Listing ▸
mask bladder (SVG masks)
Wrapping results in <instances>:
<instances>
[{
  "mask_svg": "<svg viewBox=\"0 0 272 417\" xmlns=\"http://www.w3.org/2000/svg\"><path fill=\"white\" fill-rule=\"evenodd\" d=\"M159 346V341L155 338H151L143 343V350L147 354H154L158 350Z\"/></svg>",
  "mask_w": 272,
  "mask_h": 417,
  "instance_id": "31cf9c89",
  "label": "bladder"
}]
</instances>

Exercise ▸ Recast every line of the entries above as a JSON list of strings, one string per line, and leave out any blank lines.

The solution ▸
[
  "mask bladder (SVG masks)",
  "Wrapping results in <instances>:",
  "<instances>",
  "[{",
  "  \"mask_svg\": \"<svg viewBox=\\\"0 0 272 417\\\" xmlns=\\\"http://www.w3.org/2000/svg\\\"><path fill=\\\"white\\\" fill-rule=\\\"evenodd\\\" d=\\\"M159 346V341L155 338H151L143 343V350L147 354H154L158 350Z\\\"/></svg>\",",
  "  \"mask_w\": 272,",
  "  \"mask_h\": 417,",
  "  \"instance_id\": \"31cf9c89\",",
  "  \"label\": \"bladder\"",
  "}]",
  "</instances>"
]